Alors que les technologies de l’information font entrer de nouveaux acteurs dans le monde de l’aide humanitaire, les acteurs traditionnels, comme le Comité international de la Croix-Rouge, les Nations Unies et d’autres, vont devoir construire des partenariats avec les nouveaux arrivants pour améliorer la distribution de l’aide. Et dans ce monde de plus en plus connecté et informé, les bénéficiaires de l’aide exigeront quant à eux davantage de redevabilité, ont indiqué les observateurs.

« Le modèle humanitaire actuel est un modèle de commandement et de contrôle. Une des principales caractéristiques de l’ère des réseaux est l’évolution de la relation un-à-plusieurs à la relation plusieurs-à-plusieurs », a dit Mme.
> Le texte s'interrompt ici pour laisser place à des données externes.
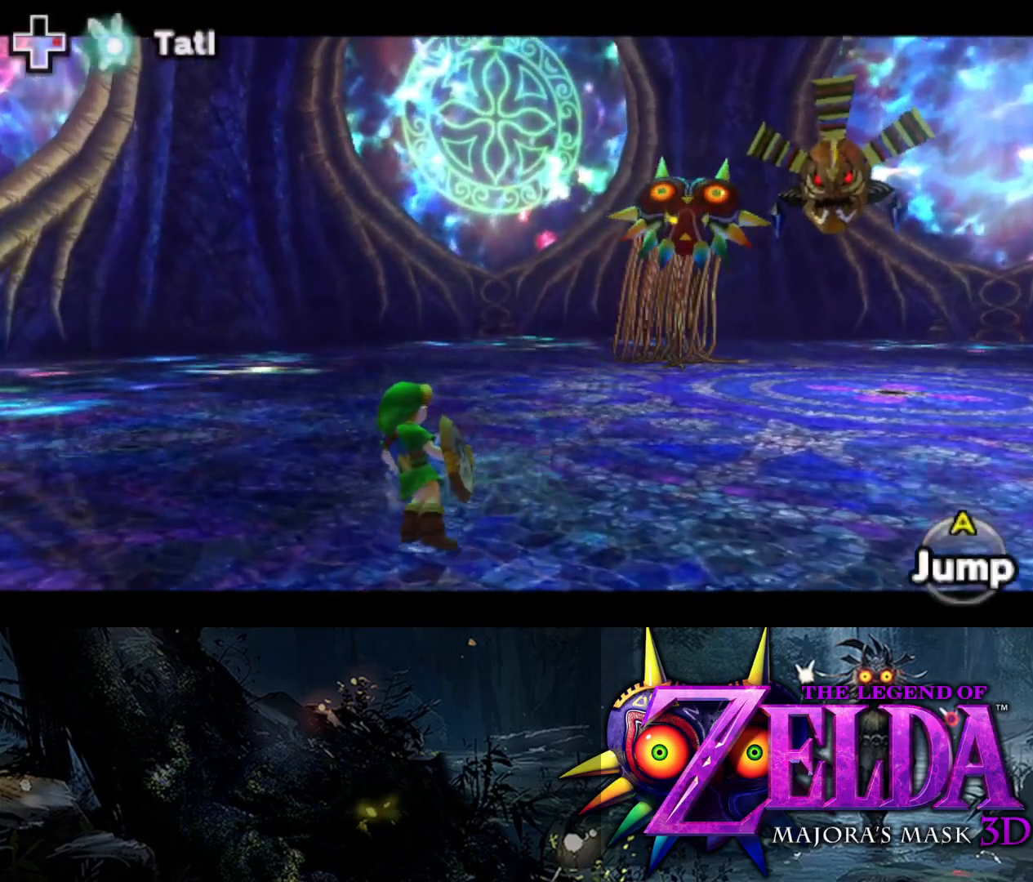
{"buttons": ["L2"], "left_stick": "down", "right_stick": "center", "events": [[17, "left_stick", "down-left"], [350, "left_stick", "down"]]}
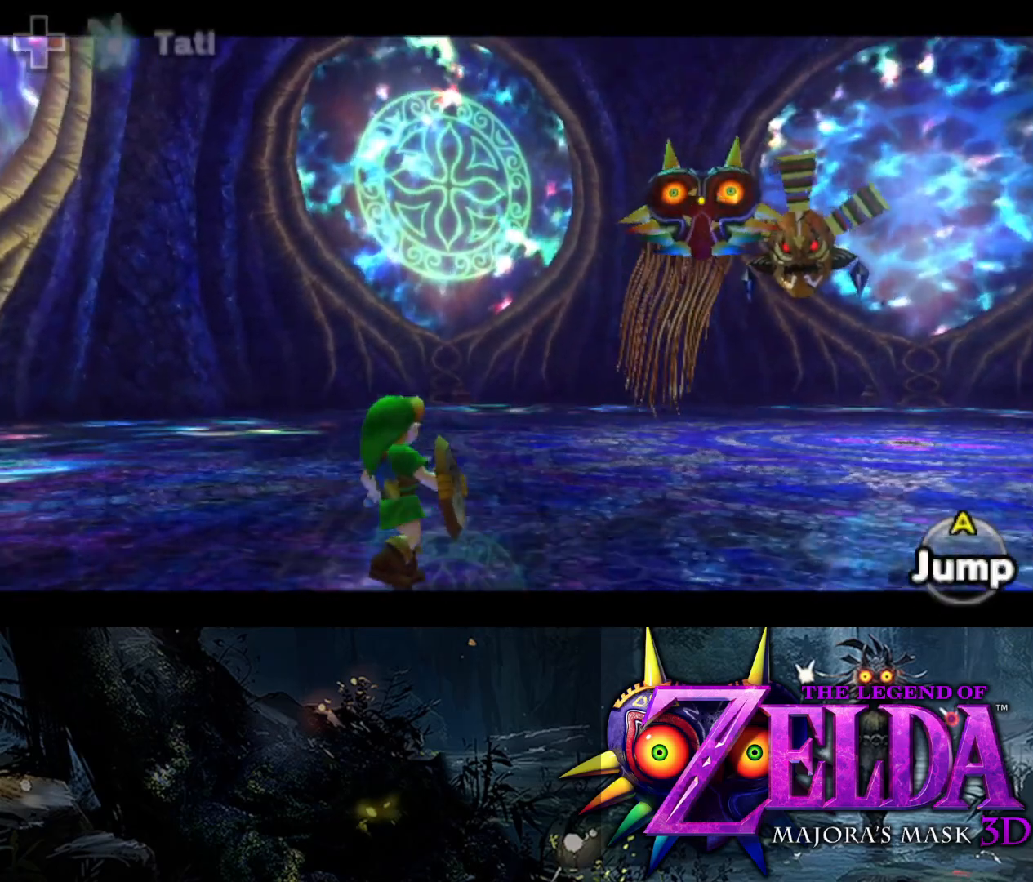
{"buttons": ["L2"], "left_stick": "down-right", "right_stick": "center", "events": [[17, "left_stick", "down-right"]]}
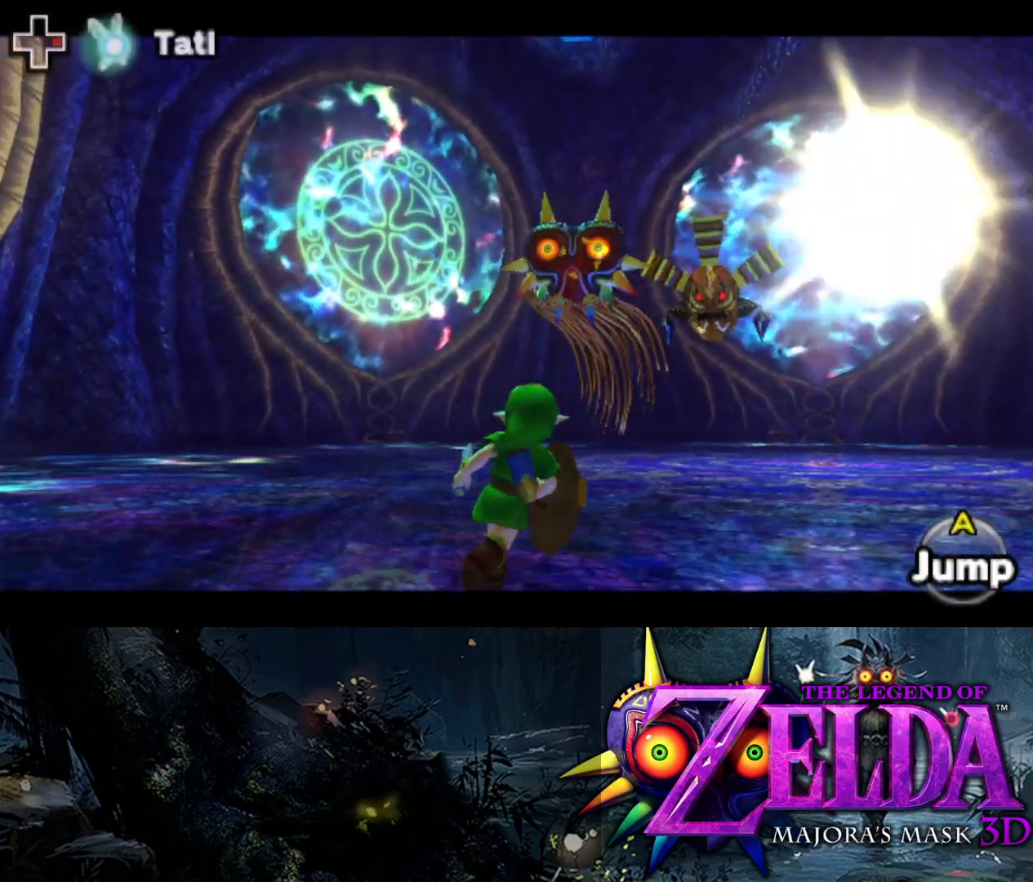
{"buttons": ["L2"], "left_stick": "down-right", "right_stick": "center", "events": []}
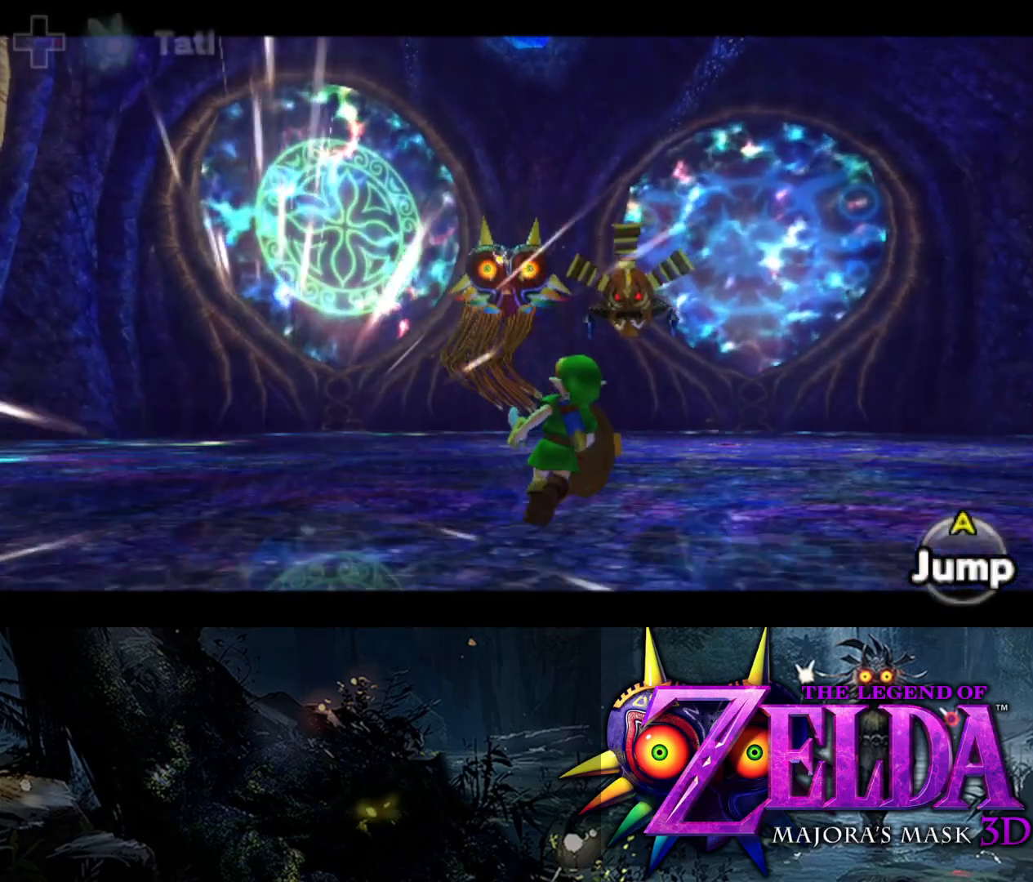
{"buttons": ["L2"], "left_stick": "down-right", "right_stick": "center", "events": []}
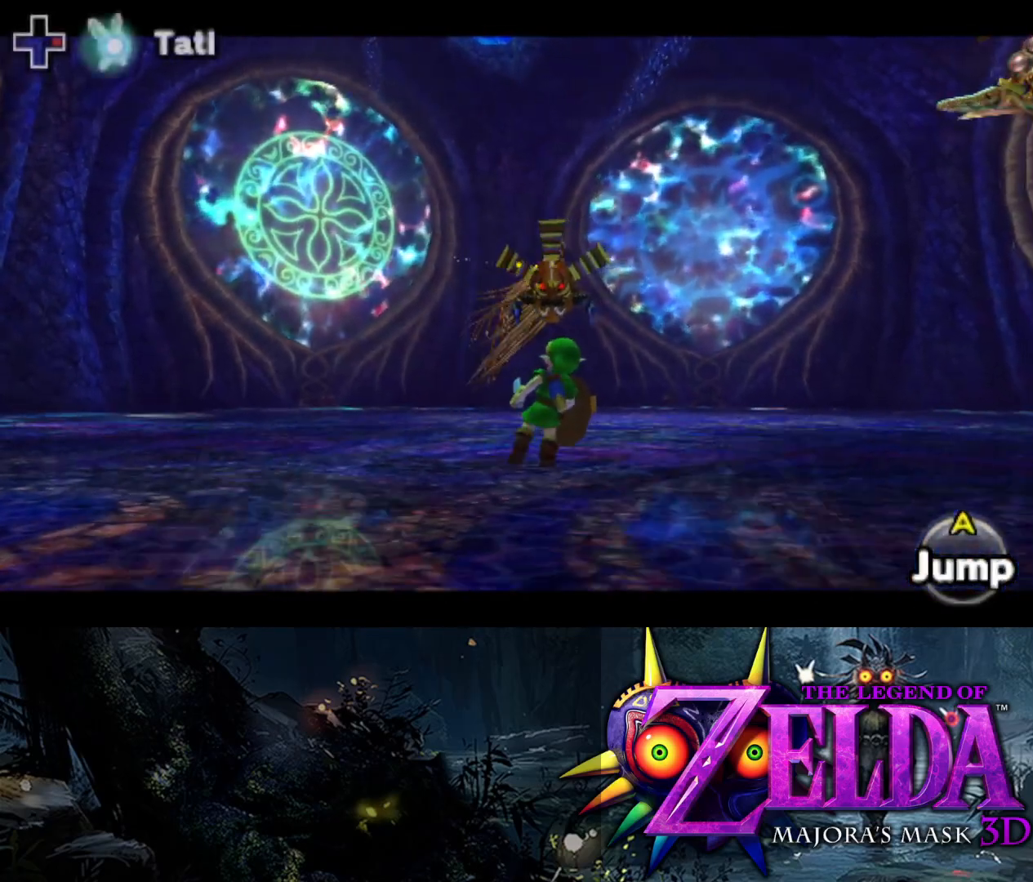
{"buttons": ["L2"], "left_stick": "down-right", "right_stick": "center", "events": [[167, "B", "down"], [300, "B", "up"]]}
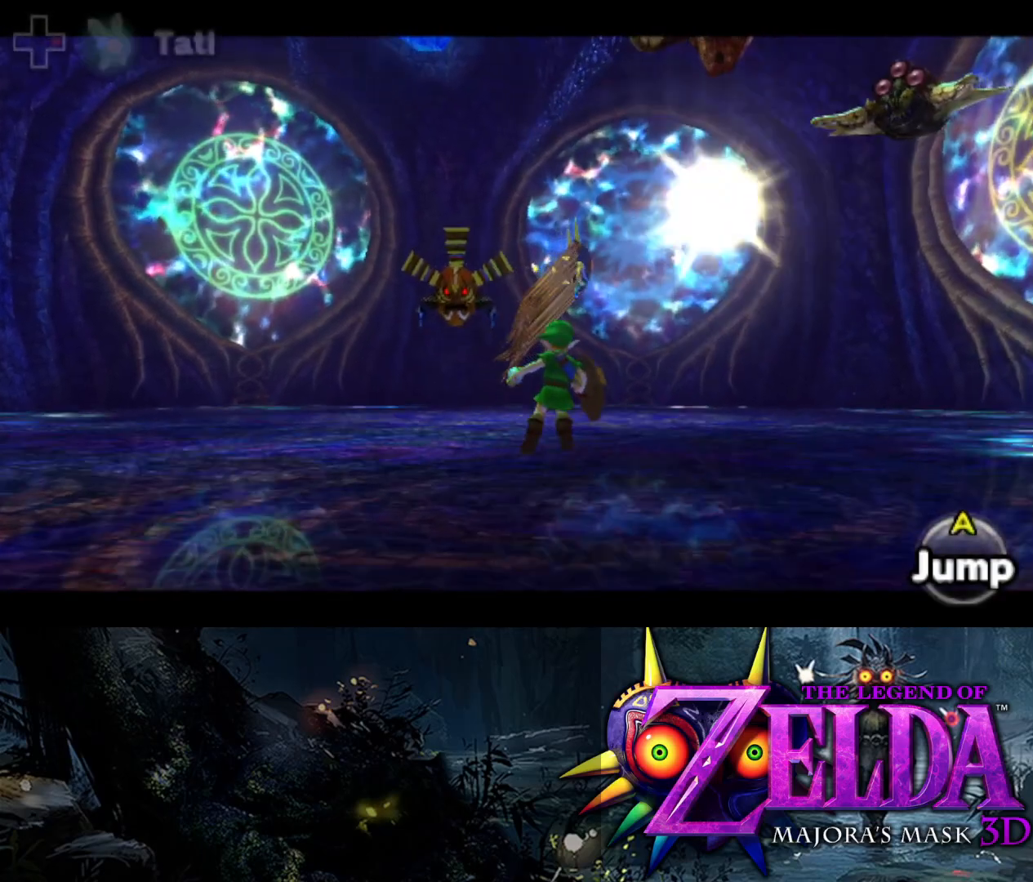
{"buttons": ["L2"], "left_stick": "down-right", "right_stick": "center", "events": []}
Wall. « Nous allons devoir apprendre à mieux travailler avec le secteur privé, et en particulier avec le secteur privé des pays, et à mieux travailler avec les groupes de la diaspora ».

Elle a indiqué que les communautés sont de plus en plus conscientes de ce qu’est une intervention humanitaire efficace et ainsi, « les compétences relationnelles avec les communautés et tout ce qui concerne le renforcement des relations avec les communautés affectées et les intervenants vont devenir plus importants ».

Comprendre et adopter de meilleurs modèles et de meilleures pratiques pour aider les communautés à résister aux catastrophes, investir dans le rétablissement économique, collaborer avec les partenaires locaux, les gouvernements ou la société civile sont des facteurs clés pour rester pertinent dans un monde humanitaire en évolution.

« Développer des ressources humaines locales efficaces et intelligentes sera un élément clé d’un engagement durable », a dit M. VanRooyen.